Mais le propriétaire George Gillett, lui, parlait avec l'assurance d'un gars qui savait des choses que tout le monde ignorait.

«En passant, les experts sont d'accord pour dire que nous avons les meilleurs espoirs de la LNH», m'avait dit le proprio à propos de ses jeunes joueurs.

C'était il y a un an. Aujourd'hui, il faut bien le reconnaître: finalement, peut-être que les experts avaient raison. Et peut-être que M. Gillett avait raison de leur donner raison.

Le camp d'entraînement du Canadien tire à sa fin, et tout ce qu'on entend, c'est Max Pacioretty par-ci, Yannick Weber par-là, sans oublier Kyle Chipchura, celui qui devra peut-être se trouver un appartement en ville, comme on le dit si bien dans le milieu. Bien sûr, on entend aussi parler de certains vieux qui sont pas mal assurés de «faire le club» (Kovalev, Andrei Markov), mais ce sont les plus jeunes qui volent le show. Et les partisans du Canadien ne se peuvent plus. Je crois même avoir aperçu quelques petits drapeaux sur des voitures, curieux phénomène que l'on observe normalement au printemps.

Aucun doute, la relève du Canadien commence à prendre de la place, et le Canadien ne s'en portera que mieux. Guy Carbonneau aime bien les «beaux problèmes», comme il dit. Ça tombe bien, parce qu'il va avoir à prendre des décisions difficiles sous peu avec tous ces jeunes hommes qui ne veulent plus partir.

Pendant que les jeunes patineurs du Canadien croulent sous les éloges, deux hommes doivent se retenir très très fort pour ne pas rire trop fort: Bob Gainey et Trevor Timmins.

Ces deux-là ont souvent été la cible de critiques pour leur propension à ne pas repêcher québécois. À chaque fois que le Canadien prononçait un nom jugé trop «exotique» sur la scène du repêchage, médias et fans s'unissaient bruyamment pour rappeler au duo Gainey-Timmins qu'il serait préférable de choisir des Bouchard et des Tremblay. Mais les patrons du Canadien répondaient toujours la même chose: on prend le meilleur joueur disponible. Fin de la discussion.

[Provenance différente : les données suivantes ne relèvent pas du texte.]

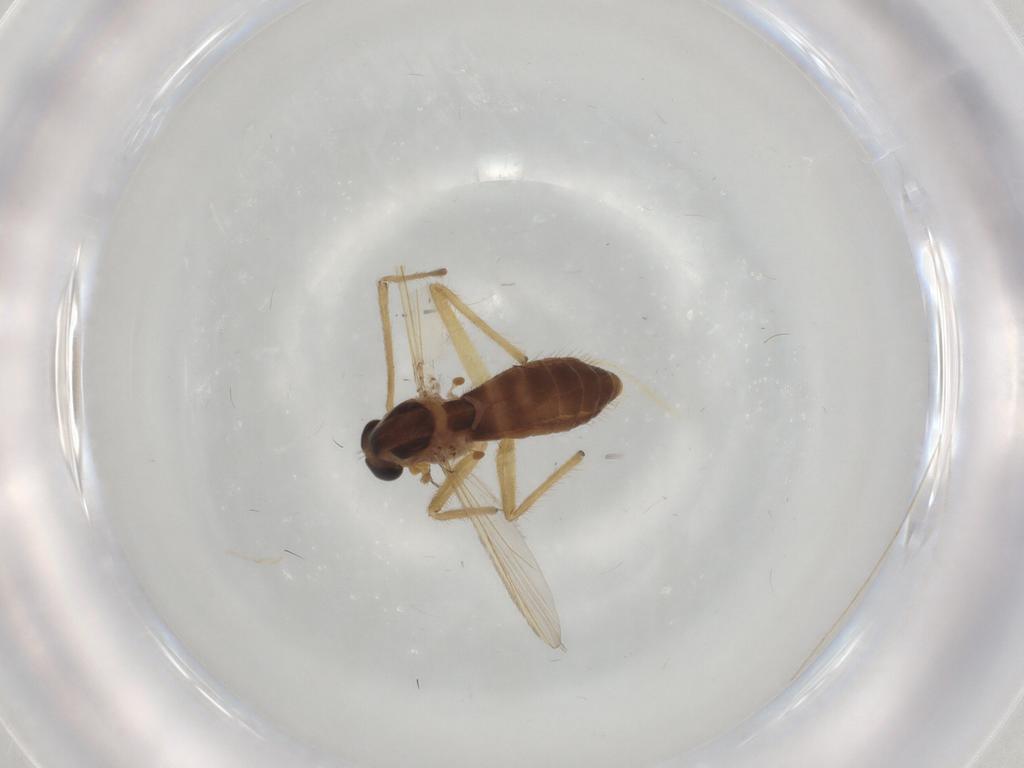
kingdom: Animalia
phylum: Arthropoda
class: Insecta
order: Diptera
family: Chironomidae
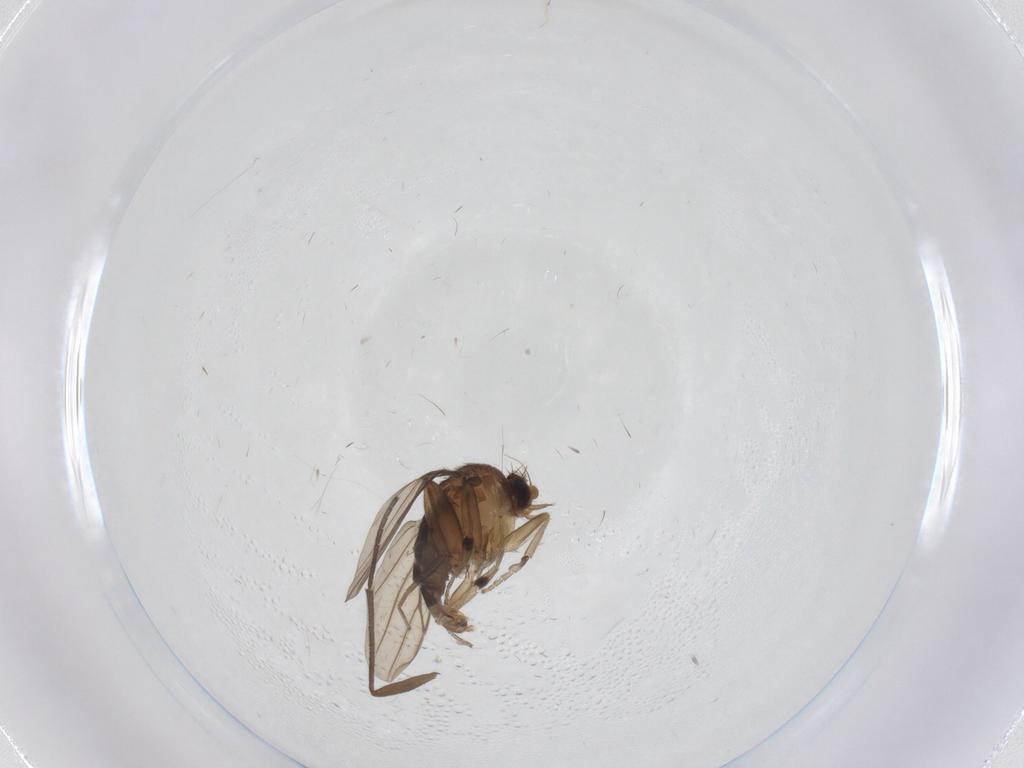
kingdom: Animalia
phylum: Arthropoda
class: Insecta
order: Diptera
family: Sciaridae
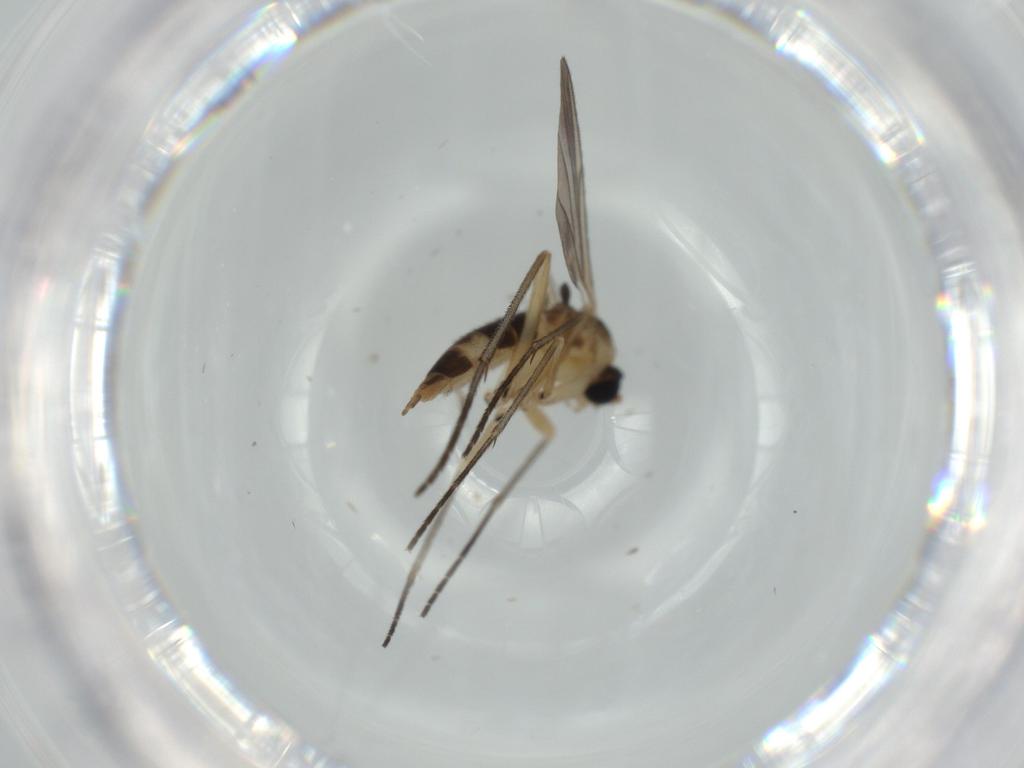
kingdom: Animalia
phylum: Arthropoda
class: Insecta
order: Diptera
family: Sciaridae
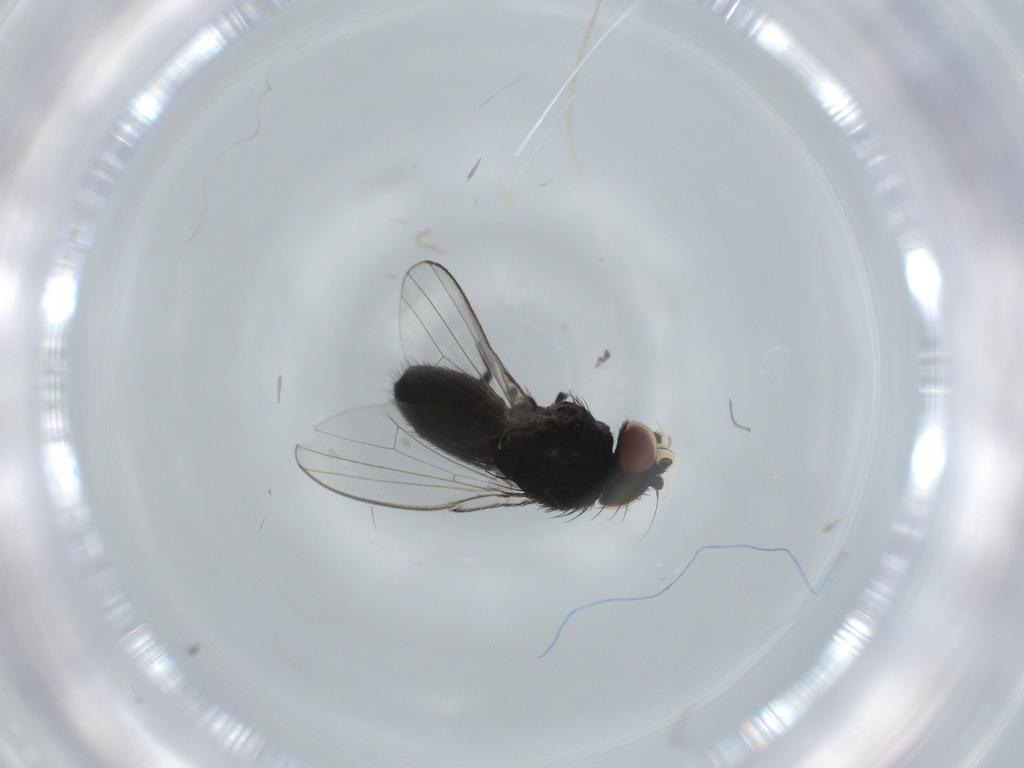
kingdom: Animalia
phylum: Arthropoda
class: Insecta
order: Diptera
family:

Il est peut-être temps d'admettre que les deux hommes savaient ce qu'ils faisaient, non?

C'est en repêchant le meilleur joueur disponible que le Canadien a pris Carey Price en 2005, même si la décision avait été fortement critiquée à l'époque. C'est aussi en repêchant le meilleur joueur disponible que le Canadien a mis la main sur Pacioretty en 2007, même si tout le monde voulait plutôt voir David Perron enfiler le maillot bleu, blanc et rouge. Et c'est en repêchant le meilleur joueur disponible que le Canadien a pris Chipchura en 2004, au risque d'offenser tous ceux qui redoutent encore le mythe du «boeuf de l'Ouest».

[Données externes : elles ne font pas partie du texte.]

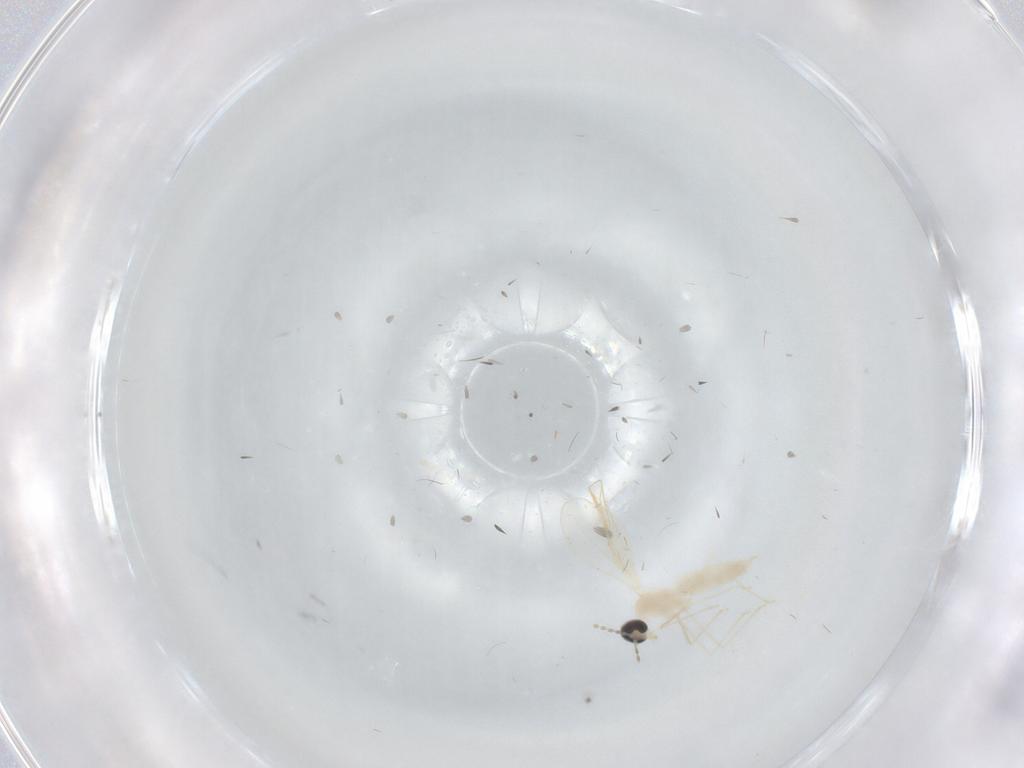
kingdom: Animalia
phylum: Arthropoda
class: Insecta
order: Diptera
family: Cecidomyiidae
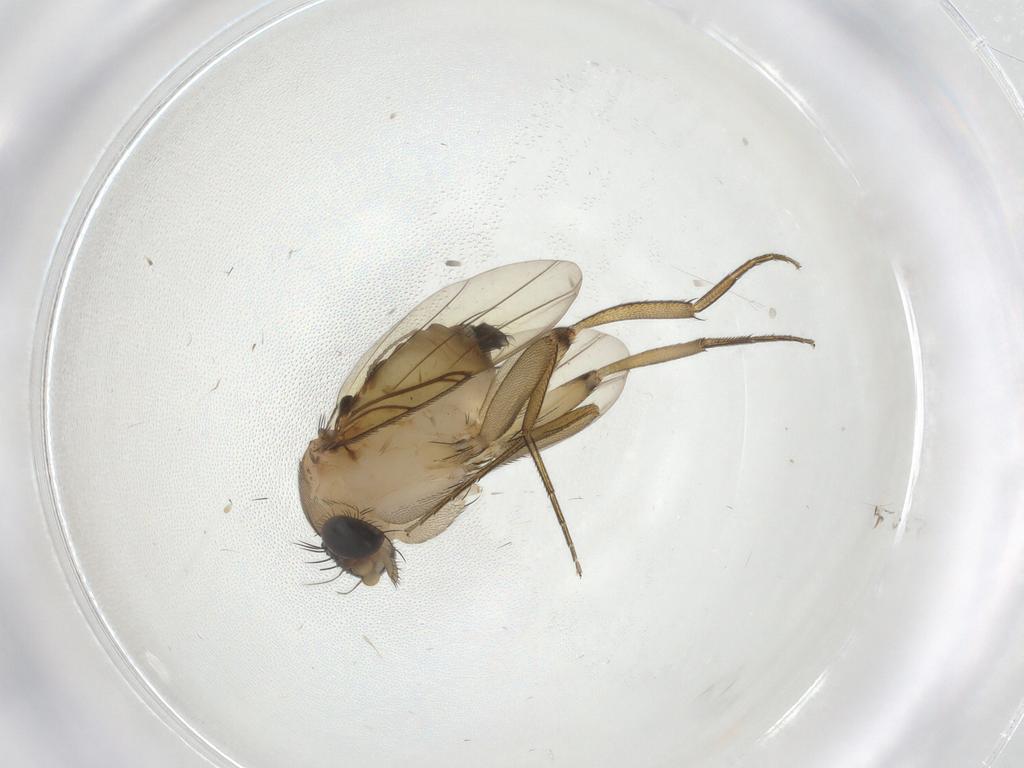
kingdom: Animalia
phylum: Arthropoda
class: Insecta
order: Diptera
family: Phoridae
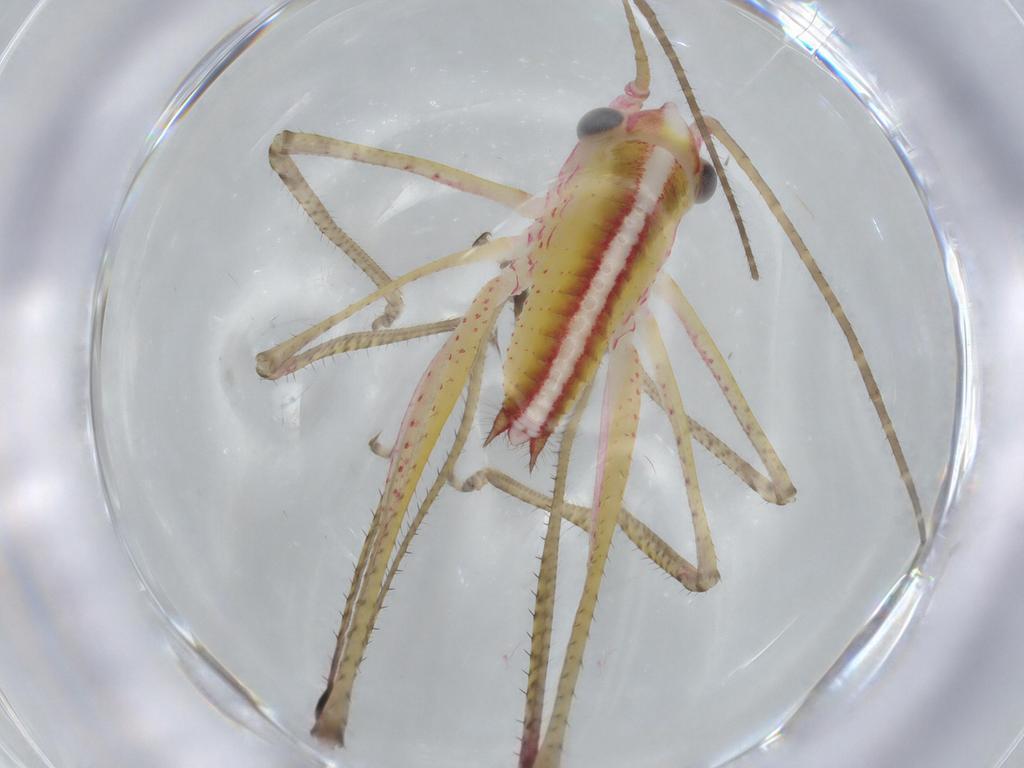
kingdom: Animalia
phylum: Arthropoda
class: Insecta
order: Orthoptera
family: Tettigoniidae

C'est drôle, mais aujourd'hui, plus personne ne s'énerve avec la provenance des jeunes joueurs du Canadien. Parce que ces jeunes ont du talent, et surtout, parce qu'ils permettent aux fans de croire en un futur reluisant. Que ces jeunes viennent du Québec, de l'Ontario, de la Norvège ou d'une obscure province chinoise, honnêtement, on s'en fout. Parce que c'est le résultat qui compte.

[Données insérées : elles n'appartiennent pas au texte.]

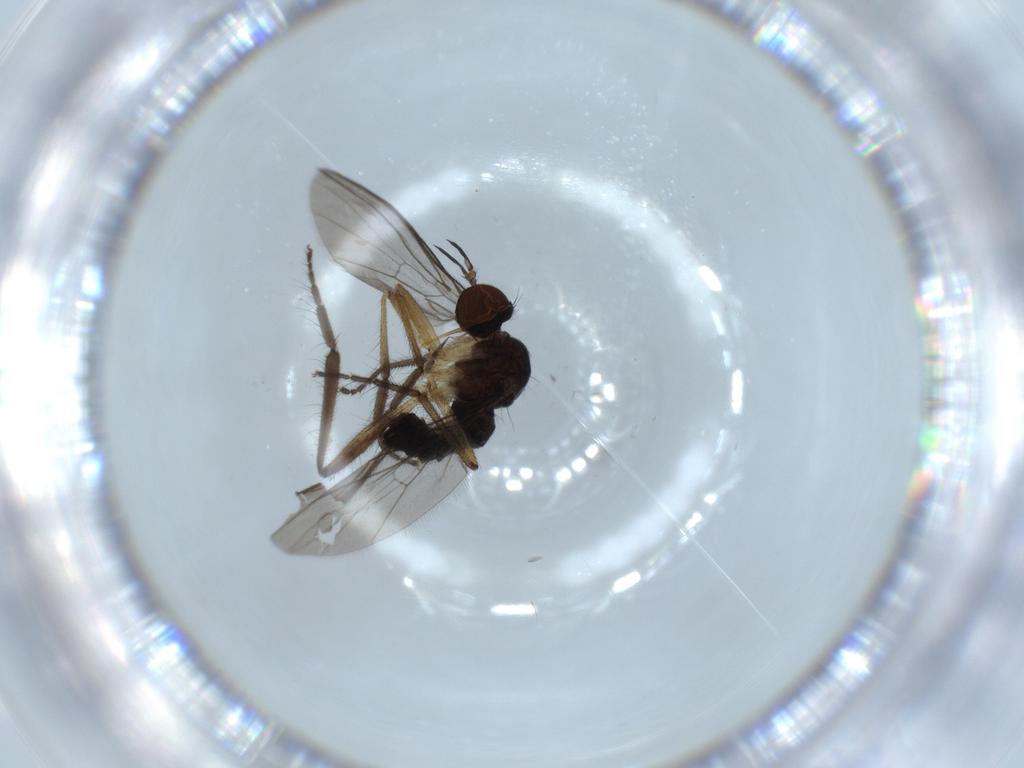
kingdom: Animalia
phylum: Arthropoda
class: Insecta
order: Diptera
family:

Ceux qui connaissent Bob Gainey savent que l'homme n'a jamais été du genre à se laisser guider par les émotions. Gainey cherche avant tout à prendre les bonnes décisions pour son équipe, peu importe ce qu'en pensent les médias et tous les gérants d'estrade de cette province.

Tout indique que cette stratégie est sur le point de lui rapporter.